DNA methylation is a dynamic and reversible process that can result in various forms of intermediate modification. 5-mC converted from cytosine by DNMT can be hydroxylated to 5-hydroxymethylcytosine (5-hmC) by TET enzymes. 5-hmC is further modified to 5-formylcytosine (5-fC) and 5-carboxytosine (5-caC) by the same TET enzymes. DNA methylation analysis is critical to understanding and targeting changes associated with DNA methylation, which would help identify DNA methylation markers and their biological regulation.
There are several methods available to profile DNA methylation throughout the genome and in a specific region. Although cost, minimum sample input requirements, precision, speed, and throughput are important considerations, choosing the correct method is most important to the success of your analysis.
Before you begin, we suggest that you review any literature that exists related to your proposed experiment. If other researchers have already completed the groundwork, you can also use this available information as a basis for building your study. Then you and your team can employ unique variations and angles to make the study different and interesting, carefully reviewing previously completed work to identify potential obstacles or problems that previous researchers encountered.
If you are unsure which method will work for your study, we suggest starting with a simple preselection of the overall DNA methylation and hydroxymethylation status in your samples. 1) Using a rapid global DNA methylation or hydroxymethylation assay, you can assess whether and how much your sample contains 5-mC or 5-hmC.

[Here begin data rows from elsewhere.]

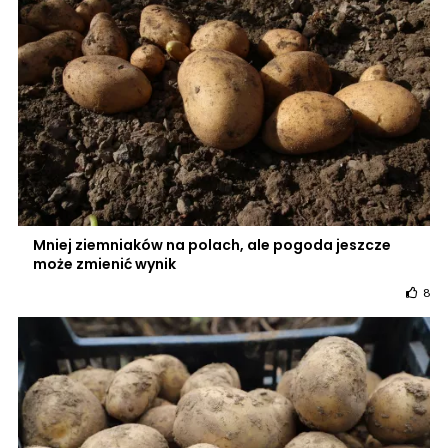
Mniej ziemniaków na polach, ale pogoda jeszcze
może zmienić wynik
8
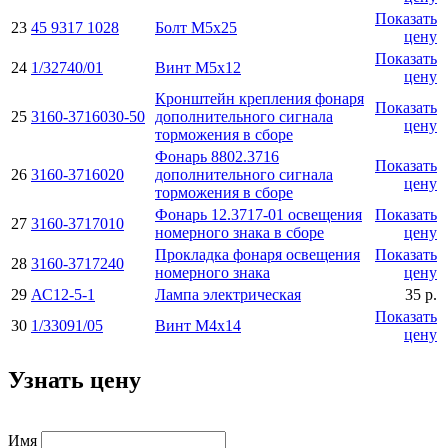
Показать
23
45 9317 1028
Болт М5х25
цену
Показать
24
1/32740/01
Винт М5х12
цену
Кронштейн крепления фонаря
Показать
25
3160-3716030-50
дополнительного сигнала
цену
торможения в сборе
Фонарь 8802.3716
Показать
26
3160-3716020
дополнительного сигнала
цену
торможения в сборе
Фонарь 12.3717-01 освещения
Показать
27
3160-3717010
номерного знака в сборе
цену
Прокладка фонаря освещения
Показать
28
3160-3717240
номерного знака
цену
29
АС12-5-1
Лампа электрическая
35 р.
Показать
30
1/33091/05
Винт М4х14
цену
Узнать цену
Имя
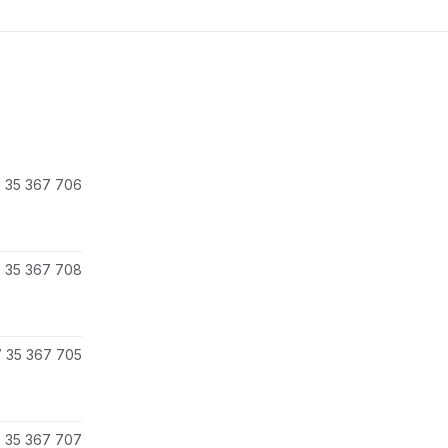
 35 367 706
 35 367 708
 35 367 705
 35 367 707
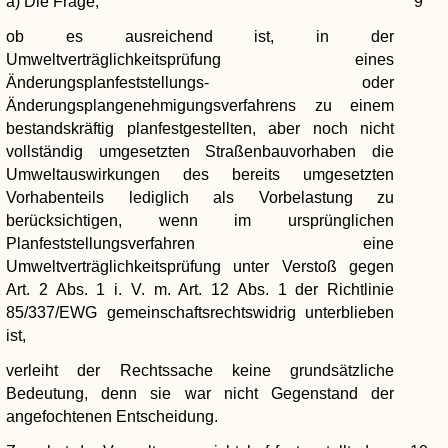
a) Die Frage,
9
ob es ausreichend ist, in der
Umweltverträglichkeitsprüfung eines
Änderungsplanfeststellungs- oder
Änderungsplangenehmigungsverfahrens zu einem
bestandskräftig planfestgestellten, aber noch nicht
vollständig umgesetzten Straßenbauvorhaben die
Umweltauswirkungen des bereits umgesetzten
Vorhabenteils lediglich als Vorbelastung zu
berücksichtigen, wenn im ursprünglichen
Planfeststellungsverfahren eine
Umweltverträglichkeitsprüfung unter Verstoß gegen
Art. 2 Abs. 1 i. V. m. Art. 12 Abs. 1 der Richtlinie
85/337/EWG gemeinschaftsrechtswidrig unterblieben
ist,
verleiht der Rechtssache keine grundsätzliche
Bedeutung, denn sie war nicht Gegenstand der
angefochtenen Entscheidung.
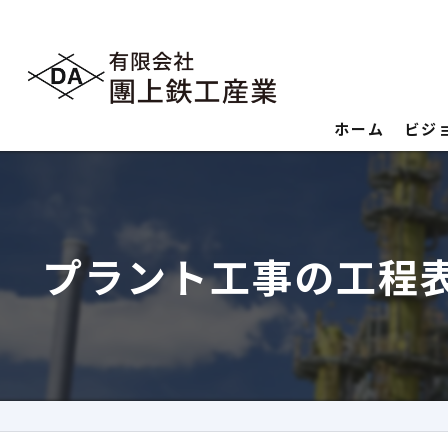
ホーム
ビジ
プラント工事の工程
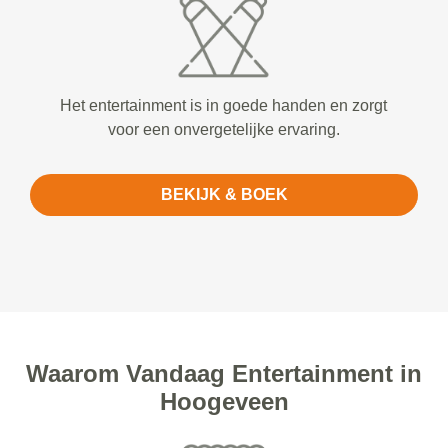
Het entertainment is in goede handen en zorgt
voor een onvergetelijke ervaring.
BEKIJK & BOEK
Waarom Vandaag Entertainment in
Hoogeveen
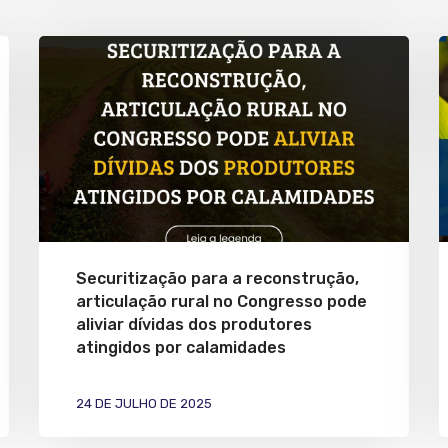
Securitização para a reconstrução,
articulação rural no Congresso pode
aliviar dívidas dos produtores
atingidos por calamidades
24 DE JULHO DE 2025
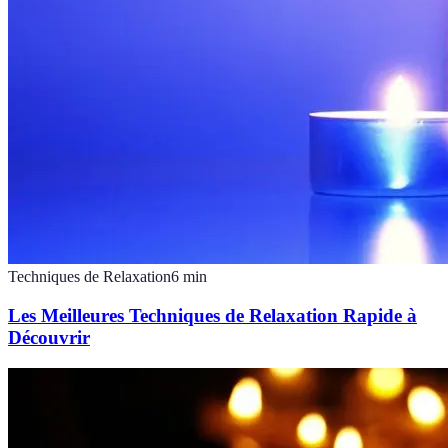
Techniques de Relaxation
6
min
Les Meilleures Techniques de Relaxation Rapide à
Découvrir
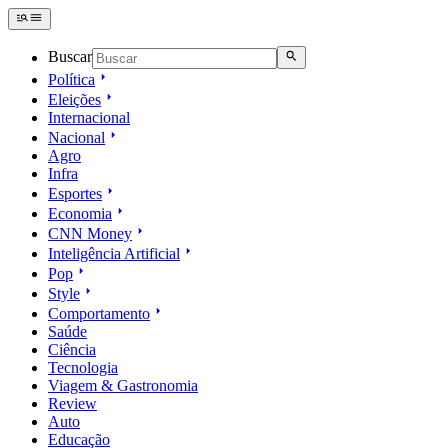
Buscar
Política
Eleições
Internacional
Nacional
Agro
Infra
Esportes
Economia
CNN Money
Inteligência Artificial
Pop
Style
Comportamento
Saúde
Ciência
Tecnologia
Viagem & Gastronomia
Review
Auto
Educação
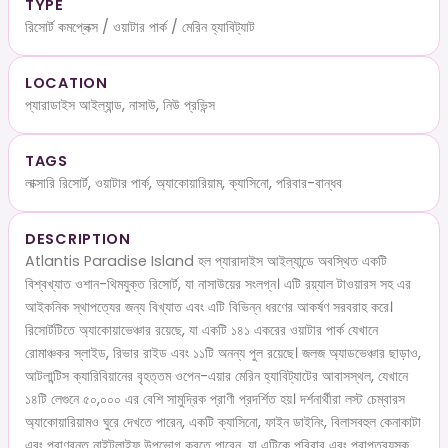
TYPE
রিসোর্ট কমপ্লেক্স / ওয়াটার পার্ক / মেরিন হ্যাবিট্যাট
LOCATION
প্যারাডাইস আইল্যান্ড, নাসাউ, নিউ প্রভিন্স
TAGS
লাক্সারি রিসোর্ট, ওয়াটার পার্ক, অ্যাকোয়ারিয়াম, ক্যাসিনো, পরিবার-বান্ধব
DESCRIPTION
Atlantis Paradise Island হল প্যারাদাইস আইল্যান্ডে অবস্থিত একটি
বিশ্বখ্যাত ওশান-থিমযুক্ত রিসোর্ট, যা নাসাউয়ের সংলগ্ন। এটি রয়্যাল টাওয়ারস সহ এর
আইকনিক স্থাপত্যের জন্য বিখ্যাত এবং এটি বিভিন্ন ধরণের আকর্ষণ সরবরাহ করে।
রিসোর্টটিতে অ্যাকোয়াভেঞ্চার রয়েছে, যা একটি ১৪১ একরের ওয়াটার পার্ক যেখানে
রোমাঞ্চকর স্লাইড, রিভার রাইড এবং ১১টি অনন্য পুল রয়েছে। জলজ অ্যাডভেঞ্চার ছাড়াও,
আটলান্টিস ক্যারিবিয়ানের বৃহত্তম ওপেন-এয়ার মেরিন হ্যাবিট্যাটের আবাসস্থল, যেখানে
১৪টি লেগুনে ৫০,০০০ এর বেশি সামুদ্রিক প্রাণী প্রদর্শিত হয়। দর্শনার্থীরা লস্ট চেম্বারস
অ্যাকোয়ারিয়ামও ঘুরে দেখতে পারেন, একটি ক্যাসিনো, ফাইন ডাইনিং, বিলাসবহুল কেনাকাটা
এবং প্রাণবন্ত নাইটলাইফ উপভোগ করতে পারেন, যা এটিকে পরিবার এবং প্রাপ্তবয়স্ক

Then you can determine the next step and which method is appropriate to use. 2) If you find that your sample contains both 5-mC and 5-hmC, bisulfite oxidative sequencing could be used. This method can identify and distinguish 5-mC from 5-hmC on a genome-wide scale with single-base resolution.
If only 5-mC is detected with little or no 5-hmC, conventional WGBS or RRBS can be performed. (3) If the sample quantity is limited or single-cell level analysis is desired, post-bisulfite sequencing can meet the requirement. (4) To analyze the methylation / hydroxymethylation of specific gene panels, such as a cancer gene panel or multiple genomic regions, directed bisulfite sequencing or oxidative directed bisulfite sequencing will work.